Skip to content

Pydantic projection

result.to_pydantic("entity", model=...) projects canonical records into Pydantic model instances. Two modes:

Bring your own model

Useful when the downstream pipeline already has a Pydantic model and you just want to fit the extracted data into it.

from pydantic import BaseModel

class Order(BaseModel):
    order_id: str
    quantity: int

orders = result.to_pydantic("order", model=Order)

Field matching is opportunistic by attribute name. Fields the model doesn't declare are dropped silently; only the fields you care about are populated.

Situation Behaviour
Model has field, canonical has it, types match Carries over
Model has field, canonical has it, types mismatch Raises crease.ValidationError
Model has required field, canonical doesn't Raises crease.ValidationError
Model doesn't have field, canonical has it Silently dropped

Auto-generated model

If you don't pass model=, crease builds one from the template's field declarations:

orders = result.to_pydantic("order")    # uses Template.model("order")

This is useful for one-off scripts and notebooks where the template is already the source of truth. The generated model uses ConfigDict(extra="ignore", strict=False, arbitrary_types_allowed=True) — it accepts Pydantic's safe coercions (ISO date strings → date, "5"5) and ignores extra keys, but rejects truly incompatible types.

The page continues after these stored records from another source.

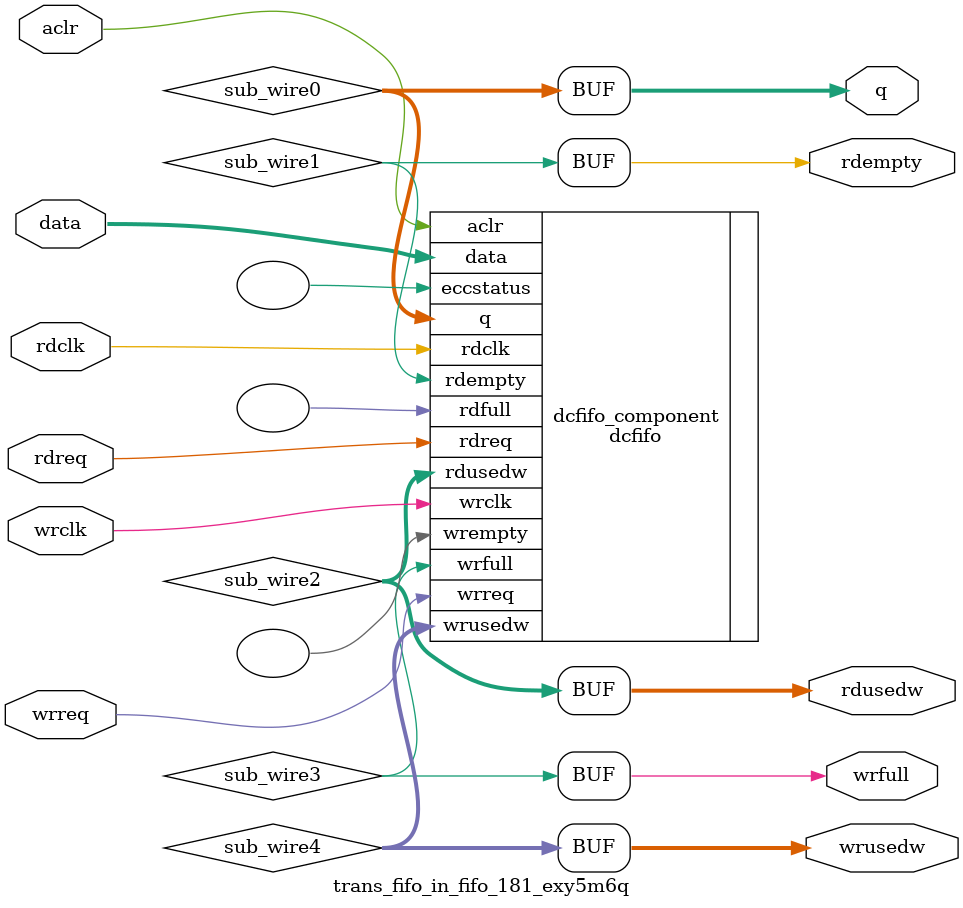
<source format=v>



`timescale 1 ps / 1 ps
// synopsys translate_on
module  trans_fifo_in_fifo_181_exy5m6q  (
    aclr,
    data,
    rdclk,
    rdreq,
    wrclk,
    wrreq,
    q,
    rdempty,
    rdusedw,
    wrfull,
    wrusedw);

    input    aclr;
    input  [71:0]  data;
    input    rdclk;
    input    rdreq;
    input    wrclk;
    input    wrreq;
    output [71:0]  q;
    output   rdempty;
    output [9:0]  rdusedw;
    output   wrfull;
    output [9:0]  wrusedw;
`ifndef ALTERA_RESERVED_QIS
// synopsys translate_off
`endif
    tri0     aclr;
`ifndef ALTERA_RESERVED_QIS
// synopsys translate_on
`endif

    wire [71:0] sub_wire0;
    wire  sub_wire1;
    wire [9:0] sub_wire2;
    wire  sub_wire3;
    wire [9:0] sub_wire4;
    wire [71:0] q = sub_wire0[71:0];
    wire  rdempty = sub_wire1;
    wire [9:0] rdusedw = sub_wire2[9:0];
    wire  wrfull = sub_wire3;
    wire [9:0] wrusedw = sub_wire4[9:0];

    dcfifo  dcfifo_component (
                .aclr (aclr),
                .data (data),
                .rdclk (rdclk),
                .rdreq (rdreq),
                .wrclk (wrclk),
                .wrreq (wrreq),
                .q (sub_wire0),
                .rdempty (sub_wire1),
                .rdusedw (sub_wire2),
                .wrfull (sub_wire3),
                .wrusedw (sub_wire4),
                .eccstatus (),
                .rdfull (),
                .wrempty ());
    defparam
        dcfifo_component.add_usedw_msb_bit  = "ON",
        dcfifo_component.enable_ecc  = "FALSE",
        dcfifo_component.intended_device_family  = "Arria 10",
        dcfifo_component.lpm_hint  = "DISABLE_DCFIFO_EMBEDDED_TIMING_CONSTRAINT=TRUE",
        dcfifo_component.lpm_numwords  = 512,
        dcfifo_component.lpm_showahead  = "OFF",
        dcfifo_component.lpm_type  = "dcfifo",
        dcfifo_component.lpm_width  = 72,
        dcfifo_component.lpm_widthu  = 10,
        dcfifo_component.overflow_checking  = "ON",
        dcfifo_component.rdsync_delaypipe  = 5,
        dcfifo_component.read_aclr_synch  = "OFF",
        dcfifo_component.underflow_checking  = "ON",
        dcfifo_component.use_eab  = "ON",
        dcfifo_component.write_aclr_synch  = "ON",
        dcfifo_component.wrsync_delaypipe  = 5;


endmodule



</source>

Halt by default, opt-in to partial

Both modes halt when the report has errors:

try:
    orders = result.to_pydantic("order", model=Order)
except crease.ValidationError as e:
    e.errors()                  # full error list

Pass allow_partial=True to recover what you can:

orders = result.to_pydantic("order", model=Order, allow_partial=True)
# rows that didn't project are absent from `orders`;
# they're listed in result.report.errors()